[Dataset entries]
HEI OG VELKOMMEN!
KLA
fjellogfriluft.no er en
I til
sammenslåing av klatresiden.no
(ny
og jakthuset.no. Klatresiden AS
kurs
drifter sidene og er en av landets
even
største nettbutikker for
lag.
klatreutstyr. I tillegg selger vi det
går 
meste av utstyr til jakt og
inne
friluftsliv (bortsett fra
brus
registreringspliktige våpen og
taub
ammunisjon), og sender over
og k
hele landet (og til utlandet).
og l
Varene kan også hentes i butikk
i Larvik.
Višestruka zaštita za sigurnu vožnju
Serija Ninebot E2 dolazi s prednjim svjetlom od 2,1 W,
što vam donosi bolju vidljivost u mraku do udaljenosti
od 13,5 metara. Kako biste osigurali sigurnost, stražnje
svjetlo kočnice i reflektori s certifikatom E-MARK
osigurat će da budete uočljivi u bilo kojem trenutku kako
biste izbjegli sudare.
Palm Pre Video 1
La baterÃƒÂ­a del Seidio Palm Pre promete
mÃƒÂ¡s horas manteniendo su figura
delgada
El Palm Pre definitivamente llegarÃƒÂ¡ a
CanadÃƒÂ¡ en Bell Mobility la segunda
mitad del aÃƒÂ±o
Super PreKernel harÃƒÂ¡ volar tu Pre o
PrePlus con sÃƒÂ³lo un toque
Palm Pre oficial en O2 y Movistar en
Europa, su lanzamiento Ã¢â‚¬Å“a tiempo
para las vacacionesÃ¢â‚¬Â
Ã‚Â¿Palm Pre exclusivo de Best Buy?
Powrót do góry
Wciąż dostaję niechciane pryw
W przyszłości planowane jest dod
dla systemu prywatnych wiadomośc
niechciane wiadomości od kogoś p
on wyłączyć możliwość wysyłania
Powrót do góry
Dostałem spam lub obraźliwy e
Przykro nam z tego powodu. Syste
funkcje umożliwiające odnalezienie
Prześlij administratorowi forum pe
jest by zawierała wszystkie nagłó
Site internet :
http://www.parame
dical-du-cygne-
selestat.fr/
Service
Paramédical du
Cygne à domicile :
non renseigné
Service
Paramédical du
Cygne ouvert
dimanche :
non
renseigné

__To do__. Please copy out the data above exactly.

__Your solution__.
HEI OG VELKOMMEN!
KLA
fjellogfriluft.no er en
I til
sammenslåing av klatresiden.no
(ny
og jakthuset.no. Klatresiden AS
kurs
drifter sidene og er en av landets
even
største nettbutikker for
lag.
klatreutstyr. I tillegg selger vi det
går 
meste av utstyr til jakt og
inne
friluftsliv (bortsett fra
brus
registreringspliktige våpen og
taub
ammunisjon), og sender over
og k
hele landet (og til utlandet).
og l
Varene kan også hentes i butikk
i Larvik.
Višestruka zaštita za sigurnu vožnju
Serija Ninebot E2 dolazi s prednjim svjetlom od 2,1 W,
što vam donosi bolju vidljivost u mraku do udaljenosti
od 13,5 metara. Kako biste osigurali sigurnost, stražnje
svjetlo kočnice i reflektori s certifikatom E-MARK
osigurat će da budete uočljivi u bilo kojem trenutku kako
biste izbjegli sudare.
Palm Pre Video 1
La baterÃƒÂ­a del Seidio Palm Pre promete
mÃƒÂ¡s horas manteniendo su figura
delgada
El Palm Pre definitivamente llegarÃƒÂ¡ a
CanadÃƒÂ¡ en Bell Mobility la segunda
mitad del aÃƒÂ±o
Super PreKernel harÃƒÂ¡ volar tu Pre o
PrePlus con sÃƒÂ³lo un toque
Palm Pre oficial en O2 y Movistar en
Europa, su lanzamiento Ã¢â‚¬Å“a tiempo
para las vacacionesÃ¢â‚¬Â
Ã‚Â¿Palm Pre exclusivo de Best Buy?
Powrót do góry
Wciąż dostaję niechciane pryw
W przyszłości planowane jest dod
dla systemu prywatnych wiadomośc
niechciane wiadomości od kogoś p
on wyłączyć możliwość wysyłania
Powrót do góry
Dostałem spam lub obraźliwy e
Przykro nam z tego powodu. Syste
funkcje umożliwiające odnalezienie
Prześlij administratorowi forum pe
jest by zawierała wszystkie nagłó
Site internet :
http://www.parame
dical-du-cygne-
selestat.fr/
Service
Paramédical du
Cygne à domicile :
non renseigné
Service
Paramédical du
Cygne ouvert
dimanche :
non
renseigné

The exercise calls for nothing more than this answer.